DATA FOR ANALYSIS:
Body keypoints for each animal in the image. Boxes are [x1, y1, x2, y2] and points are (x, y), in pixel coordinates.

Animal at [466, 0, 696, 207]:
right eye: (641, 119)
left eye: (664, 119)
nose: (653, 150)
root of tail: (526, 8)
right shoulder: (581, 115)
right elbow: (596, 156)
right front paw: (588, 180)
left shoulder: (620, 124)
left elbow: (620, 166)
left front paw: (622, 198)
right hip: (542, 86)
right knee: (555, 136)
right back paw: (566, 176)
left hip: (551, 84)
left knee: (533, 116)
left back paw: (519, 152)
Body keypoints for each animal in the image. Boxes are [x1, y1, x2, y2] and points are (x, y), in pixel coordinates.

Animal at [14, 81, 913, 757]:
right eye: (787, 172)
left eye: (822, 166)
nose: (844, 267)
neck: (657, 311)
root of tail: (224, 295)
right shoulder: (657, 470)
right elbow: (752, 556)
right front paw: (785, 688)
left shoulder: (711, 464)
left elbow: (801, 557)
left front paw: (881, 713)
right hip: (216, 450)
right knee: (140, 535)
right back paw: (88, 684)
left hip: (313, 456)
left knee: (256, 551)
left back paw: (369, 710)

...

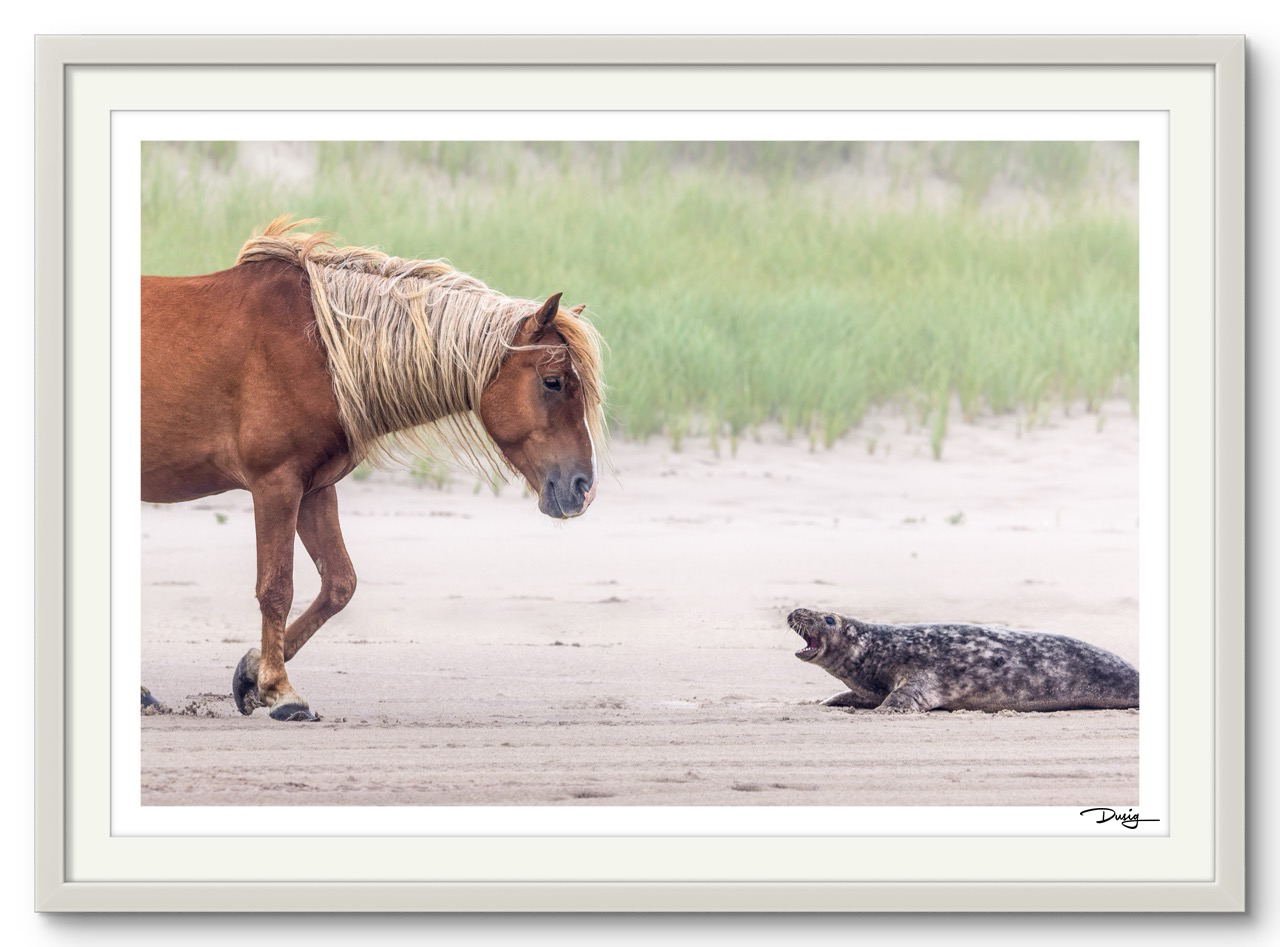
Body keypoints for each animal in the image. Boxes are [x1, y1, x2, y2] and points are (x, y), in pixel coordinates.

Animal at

WHAT YOU SHOULD DO: What is asked for is an exact copy of the lines above from the one containing "left eye: (664, 119)" through the one containing "right elbow: (752, 556)", and only those.

ANSWER TO THIS TASK:
left eye: (664, 119)
nose: (653, 150)
root of tail: (526, 8)
right shoulder: (581, 115)
right elbow: (596, 156)
right front paw: (588, 180)
left shoulder: (620, 124)
left elbow: (620, 166)
left front paw: (622, 198)
right hip: (542, 86)
right knee: (555, 136)
right back paw: (566, 176)
left hip: (551, 84)
left knee: (533, 116)
left back paw: (519, 152)
Body keypoints for each animal in the image. Boxes are [x1, y1, x2, y2] and points are (x, y), in pixel coordinates.

Animal at [14, 81, 913, 757]:
right eye: (787, 172)
left eye: (822, 166)
nose: (844, 267)
neck: (657, 311)
root of tail: (224, 295)
right shoulder: (657, 470)
right elbow: (752, 556)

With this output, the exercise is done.